Completamente d'accordo.


----------



## HP72 (7 Maggio 2018)

LipScarlett ha detto:


> Ma quelli sono ruoli .
> Non definiscono quello che sei come persona o che sei in grado di dare.
> Che la menzogna non sia apprezzata all'interno della famiglia sono più che d'accordo.. ma anche fuori.
> Così come anche altri aspetti .
> ...


I ruoli però definiscono ciò che tu dovresti dare agli altri e ciò che gli altri si aspettano da te
Che la menzogna non sia l'unico o il principale aspetto per "giudicare" un genitore è ovvio ma giocare al "tanto c'è qualcosa di peggio che tradire" non mi pare un gioco utile a nessuno
Tradire forse non influenza il modo di stare in famiglia, ma influenza il modo di essere famiglia, così tradire forse non influenza l'affetto o le attenzioni, ma ne influenza il valore
Naturalmente si può vivere tutta la vita nella menzogna o nell'inganno sapendo che la scoperta di questo inganno distruggerebbe la famiglia
Come dire, io posso far viaggiare la mia famiglia senza farle mettere le cinture di sicurezza perchè a me "stanno strette" e perchè sono un bravo guidatore e stò attento a non fare incidenti, però ai miei cari dico solo che le cinture sono inutili e che senza si viaggia pure più comodi, ma sò benissimo che se l'incidente ci fosse potremmo restare tutti gravemente feriti.


----------



## Arcistufo (7 Maggio 2018)

HP72 ha detto:


> Sei egoista perchè decidi solo per il tuo interesse, per poter decidere al posto degli altri dovresti mettere gli altri nelle condizioni di poter decidere anche da soli, cosa che tu non fai.
> La sicurezza di una famiglia la perdi quando non hai più la famiglia, cosa che se venissi scoperto potrebbe succedere. Se poi vuoi dirmi che a te di quella sicurezza, di facciata o meno, non importa spiegami per quale motivo non fai saltare il banco, per altruismo nei confronti di chi invece in quei principi ci crede?
> Ragionare della natura delle cose non è fare morale è logica, fare morale vorrebbe dire giudicare la natura delle cose, ben diverso ....

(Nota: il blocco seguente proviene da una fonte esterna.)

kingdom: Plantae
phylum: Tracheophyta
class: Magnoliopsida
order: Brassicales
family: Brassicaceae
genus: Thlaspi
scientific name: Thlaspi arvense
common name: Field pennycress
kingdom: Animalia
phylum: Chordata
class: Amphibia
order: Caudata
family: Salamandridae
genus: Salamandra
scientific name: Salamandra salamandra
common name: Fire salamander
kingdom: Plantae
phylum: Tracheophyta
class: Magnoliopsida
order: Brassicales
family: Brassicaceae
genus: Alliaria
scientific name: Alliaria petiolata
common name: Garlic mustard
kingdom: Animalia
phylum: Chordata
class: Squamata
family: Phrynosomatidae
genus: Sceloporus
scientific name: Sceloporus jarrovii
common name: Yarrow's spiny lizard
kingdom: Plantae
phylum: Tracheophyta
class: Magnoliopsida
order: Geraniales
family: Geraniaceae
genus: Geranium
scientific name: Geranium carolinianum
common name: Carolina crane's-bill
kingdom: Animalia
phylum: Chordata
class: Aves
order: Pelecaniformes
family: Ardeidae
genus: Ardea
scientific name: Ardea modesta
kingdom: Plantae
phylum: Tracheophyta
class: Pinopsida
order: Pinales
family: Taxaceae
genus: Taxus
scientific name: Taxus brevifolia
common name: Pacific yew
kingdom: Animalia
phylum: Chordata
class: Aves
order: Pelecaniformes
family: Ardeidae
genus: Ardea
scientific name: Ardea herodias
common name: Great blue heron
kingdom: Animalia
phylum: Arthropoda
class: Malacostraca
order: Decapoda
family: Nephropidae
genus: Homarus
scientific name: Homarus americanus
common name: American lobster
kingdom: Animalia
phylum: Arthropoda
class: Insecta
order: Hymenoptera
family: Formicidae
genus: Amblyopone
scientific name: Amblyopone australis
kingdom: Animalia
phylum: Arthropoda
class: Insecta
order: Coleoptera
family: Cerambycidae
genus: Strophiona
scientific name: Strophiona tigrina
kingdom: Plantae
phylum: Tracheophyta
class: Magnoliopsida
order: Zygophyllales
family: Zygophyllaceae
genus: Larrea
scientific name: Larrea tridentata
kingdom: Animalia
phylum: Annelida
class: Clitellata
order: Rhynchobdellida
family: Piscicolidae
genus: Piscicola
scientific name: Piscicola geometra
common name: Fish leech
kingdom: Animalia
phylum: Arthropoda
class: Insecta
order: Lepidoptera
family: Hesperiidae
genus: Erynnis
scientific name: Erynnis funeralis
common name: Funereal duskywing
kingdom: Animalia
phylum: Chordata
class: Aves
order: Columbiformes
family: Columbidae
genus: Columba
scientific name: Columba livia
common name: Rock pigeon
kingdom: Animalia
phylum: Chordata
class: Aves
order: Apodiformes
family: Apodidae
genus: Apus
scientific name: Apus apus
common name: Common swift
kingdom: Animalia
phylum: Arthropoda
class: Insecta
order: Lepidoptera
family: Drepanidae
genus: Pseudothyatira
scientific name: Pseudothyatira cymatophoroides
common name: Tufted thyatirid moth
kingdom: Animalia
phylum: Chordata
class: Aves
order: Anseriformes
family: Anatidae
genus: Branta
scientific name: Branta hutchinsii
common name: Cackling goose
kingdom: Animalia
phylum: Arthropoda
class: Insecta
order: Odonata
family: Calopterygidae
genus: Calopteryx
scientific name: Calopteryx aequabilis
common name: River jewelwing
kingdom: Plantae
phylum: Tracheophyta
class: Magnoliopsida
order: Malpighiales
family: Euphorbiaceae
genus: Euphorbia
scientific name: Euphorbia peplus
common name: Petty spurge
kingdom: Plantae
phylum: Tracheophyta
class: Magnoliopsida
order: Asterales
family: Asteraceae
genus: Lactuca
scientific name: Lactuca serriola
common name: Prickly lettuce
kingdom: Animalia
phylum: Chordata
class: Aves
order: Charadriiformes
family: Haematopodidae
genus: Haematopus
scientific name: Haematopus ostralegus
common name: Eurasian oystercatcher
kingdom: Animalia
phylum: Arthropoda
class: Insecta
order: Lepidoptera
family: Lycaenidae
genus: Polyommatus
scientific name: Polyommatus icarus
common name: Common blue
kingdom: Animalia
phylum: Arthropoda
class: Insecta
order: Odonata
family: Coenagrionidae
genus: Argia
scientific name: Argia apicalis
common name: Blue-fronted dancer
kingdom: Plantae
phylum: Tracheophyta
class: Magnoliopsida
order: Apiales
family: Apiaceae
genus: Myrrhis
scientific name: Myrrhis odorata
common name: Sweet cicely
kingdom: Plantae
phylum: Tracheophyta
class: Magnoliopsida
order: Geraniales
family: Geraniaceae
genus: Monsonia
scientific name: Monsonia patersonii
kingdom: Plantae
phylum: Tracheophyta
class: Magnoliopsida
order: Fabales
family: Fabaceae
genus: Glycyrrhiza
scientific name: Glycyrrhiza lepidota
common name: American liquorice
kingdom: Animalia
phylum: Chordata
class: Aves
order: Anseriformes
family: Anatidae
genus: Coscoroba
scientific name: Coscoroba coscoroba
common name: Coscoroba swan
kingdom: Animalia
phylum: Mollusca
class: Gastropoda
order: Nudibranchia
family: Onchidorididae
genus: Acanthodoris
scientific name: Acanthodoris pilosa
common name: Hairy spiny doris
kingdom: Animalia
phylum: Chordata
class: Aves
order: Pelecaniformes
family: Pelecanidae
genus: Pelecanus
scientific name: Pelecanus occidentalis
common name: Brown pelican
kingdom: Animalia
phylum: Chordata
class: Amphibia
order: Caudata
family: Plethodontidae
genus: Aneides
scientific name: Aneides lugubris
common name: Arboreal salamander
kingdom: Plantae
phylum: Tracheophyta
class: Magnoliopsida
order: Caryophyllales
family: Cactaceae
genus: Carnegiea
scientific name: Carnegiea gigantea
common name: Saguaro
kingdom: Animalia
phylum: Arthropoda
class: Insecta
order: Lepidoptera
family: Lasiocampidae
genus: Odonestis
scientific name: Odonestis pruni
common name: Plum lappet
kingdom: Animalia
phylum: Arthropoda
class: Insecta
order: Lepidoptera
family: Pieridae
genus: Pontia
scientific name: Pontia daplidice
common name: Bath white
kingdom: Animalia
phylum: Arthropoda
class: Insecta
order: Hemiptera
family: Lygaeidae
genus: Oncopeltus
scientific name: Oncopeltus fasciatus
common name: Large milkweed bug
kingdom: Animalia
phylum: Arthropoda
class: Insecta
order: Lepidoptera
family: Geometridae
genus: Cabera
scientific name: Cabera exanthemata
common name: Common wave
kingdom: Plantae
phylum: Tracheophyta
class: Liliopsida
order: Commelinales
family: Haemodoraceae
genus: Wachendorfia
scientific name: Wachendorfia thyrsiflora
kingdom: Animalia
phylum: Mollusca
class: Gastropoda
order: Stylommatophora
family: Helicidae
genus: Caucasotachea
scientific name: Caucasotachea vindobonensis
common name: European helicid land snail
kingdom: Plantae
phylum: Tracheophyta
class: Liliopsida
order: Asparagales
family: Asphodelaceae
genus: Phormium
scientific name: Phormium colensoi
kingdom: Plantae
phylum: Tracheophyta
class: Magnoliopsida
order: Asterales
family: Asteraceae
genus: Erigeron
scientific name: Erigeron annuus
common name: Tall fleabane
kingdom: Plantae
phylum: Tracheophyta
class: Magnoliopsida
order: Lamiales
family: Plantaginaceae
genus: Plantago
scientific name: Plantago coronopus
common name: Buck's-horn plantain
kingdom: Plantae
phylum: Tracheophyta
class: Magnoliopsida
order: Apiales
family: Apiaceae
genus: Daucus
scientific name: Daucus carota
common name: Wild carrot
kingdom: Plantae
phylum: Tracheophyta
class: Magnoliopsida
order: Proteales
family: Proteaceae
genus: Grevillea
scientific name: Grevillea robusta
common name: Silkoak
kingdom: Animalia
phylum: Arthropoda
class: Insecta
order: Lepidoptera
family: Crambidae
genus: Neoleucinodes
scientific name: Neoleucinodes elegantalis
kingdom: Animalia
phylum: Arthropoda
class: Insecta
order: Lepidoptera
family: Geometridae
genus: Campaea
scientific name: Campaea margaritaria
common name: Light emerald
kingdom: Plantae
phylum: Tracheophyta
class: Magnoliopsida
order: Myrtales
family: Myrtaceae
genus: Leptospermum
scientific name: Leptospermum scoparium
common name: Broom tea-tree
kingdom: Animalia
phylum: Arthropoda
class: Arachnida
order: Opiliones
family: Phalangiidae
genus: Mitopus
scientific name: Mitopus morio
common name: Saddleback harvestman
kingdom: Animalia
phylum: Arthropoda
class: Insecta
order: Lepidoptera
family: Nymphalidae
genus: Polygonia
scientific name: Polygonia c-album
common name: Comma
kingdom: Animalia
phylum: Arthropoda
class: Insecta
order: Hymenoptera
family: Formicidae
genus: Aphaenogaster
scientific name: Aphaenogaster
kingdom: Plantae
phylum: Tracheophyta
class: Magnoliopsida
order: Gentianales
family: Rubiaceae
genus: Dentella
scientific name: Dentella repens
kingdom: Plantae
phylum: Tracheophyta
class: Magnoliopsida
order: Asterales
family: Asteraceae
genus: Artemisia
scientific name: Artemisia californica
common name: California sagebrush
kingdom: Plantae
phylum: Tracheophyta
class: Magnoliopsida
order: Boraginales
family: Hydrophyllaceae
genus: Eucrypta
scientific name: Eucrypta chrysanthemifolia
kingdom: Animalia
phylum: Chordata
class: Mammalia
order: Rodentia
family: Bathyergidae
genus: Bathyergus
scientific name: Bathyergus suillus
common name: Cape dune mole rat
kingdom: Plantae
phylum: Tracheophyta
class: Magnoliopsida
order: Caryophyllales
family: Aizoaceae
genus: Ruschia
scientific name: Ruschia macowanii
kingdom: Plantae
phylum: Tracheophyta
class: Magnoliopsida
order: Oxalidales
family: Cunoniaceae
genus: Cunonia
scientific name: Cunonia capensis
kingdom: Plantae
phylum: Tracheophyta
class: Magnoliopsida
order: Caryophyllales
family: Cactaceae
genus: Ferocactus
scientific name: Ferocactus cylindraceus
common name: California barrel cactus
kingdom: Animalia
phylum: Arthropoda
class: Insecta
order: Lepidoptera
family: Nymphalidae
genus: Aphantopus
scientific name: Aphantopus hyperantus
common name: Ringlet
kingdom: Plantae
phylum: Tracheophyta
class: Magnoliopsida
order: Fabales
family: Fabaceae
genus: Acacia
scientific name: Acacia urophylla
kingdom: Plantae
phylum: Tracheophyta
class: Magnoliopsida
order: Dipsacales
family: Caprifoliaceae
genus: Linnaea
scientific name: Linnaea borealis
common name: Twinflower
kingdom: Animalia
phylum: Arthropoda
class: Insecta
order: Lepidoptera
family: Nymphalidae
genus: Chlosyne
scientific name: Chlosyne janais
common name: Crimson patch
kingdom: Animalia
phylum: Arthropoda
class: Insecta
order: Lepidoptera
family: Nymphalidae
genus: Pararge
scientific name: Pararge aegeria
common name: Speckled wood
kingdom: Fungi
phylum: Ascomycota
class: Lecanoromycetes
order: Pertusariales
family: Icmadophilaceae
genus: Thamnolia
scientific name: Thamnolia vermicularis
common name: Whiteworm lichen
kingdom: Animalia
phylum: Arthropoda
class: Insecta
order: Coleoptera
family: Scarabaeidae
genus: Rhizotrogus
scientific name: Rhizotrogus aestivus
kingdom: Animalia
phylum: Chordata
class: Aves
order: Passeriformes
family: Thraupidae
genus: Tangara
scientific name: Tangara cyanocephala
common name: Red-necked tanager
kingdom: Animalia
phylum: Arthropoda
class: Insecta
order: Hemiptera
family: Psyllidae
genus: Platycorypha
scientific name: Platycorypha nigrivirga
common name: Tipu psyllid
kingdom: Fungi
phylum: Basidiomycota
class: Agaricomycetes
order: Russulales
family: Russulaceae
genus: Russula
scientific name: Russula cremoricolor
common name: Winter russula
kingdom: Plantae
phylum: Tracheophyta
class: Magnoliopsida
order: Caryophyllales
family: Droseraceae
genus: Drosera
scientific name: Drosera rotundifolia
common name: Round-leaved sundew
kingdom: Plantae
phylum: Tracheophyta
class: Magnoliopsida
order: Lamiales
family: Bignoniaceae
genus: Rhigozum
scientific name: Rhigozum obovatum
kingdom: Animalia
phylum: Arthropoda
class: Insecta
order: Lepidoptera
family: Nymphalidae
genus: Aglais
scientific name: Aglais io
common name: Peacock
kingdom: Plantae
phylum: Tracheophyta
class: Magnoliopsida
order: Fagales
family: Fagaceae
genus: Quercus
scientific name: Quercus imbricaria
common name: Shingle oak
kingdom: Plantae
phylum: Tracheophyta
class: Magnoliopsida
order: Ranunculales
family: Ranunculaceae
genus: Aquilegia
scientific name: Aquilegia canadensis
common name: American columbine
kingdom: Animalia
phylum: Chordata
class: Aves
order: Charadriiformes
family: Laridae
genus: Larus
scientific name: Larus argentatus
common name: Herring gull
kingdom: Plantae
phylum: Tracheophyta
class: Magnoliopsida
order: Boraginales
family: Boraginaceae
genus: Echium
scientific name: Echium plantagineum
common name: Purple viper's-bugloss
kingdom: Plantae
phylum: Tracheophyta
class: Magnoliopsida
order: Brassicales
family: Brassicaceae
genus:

Ho due o tre milioni di buone ragioni per non far saltare il banco. La principale è la figlia, ovviamente. Non è altruismo. I principi sono come la fede in dio. Ti fanno morire sereno. E


----------



## HP72 (7 Maggio 2018)

Arcistufo ha detto:


> Ho due o tre milioni di buone ragioni per non far saltare il banco. La principale è la figlia, ovviamente. Non è altruismo. I principi sono come la fede in dio. Ti fanno morire sereno. E


Se stai ancora in famiglia per tua figlia ... o sei altruista, almeno con lei, o sei egoista anche con lei ...


----------



## Arcistufo (7 Maggio 2018)

HP72 ha detto:


> Se stai ancora in famiglia per tua figlia ... o sei altruista, almeno con lei, o sei egoista anche con lei ...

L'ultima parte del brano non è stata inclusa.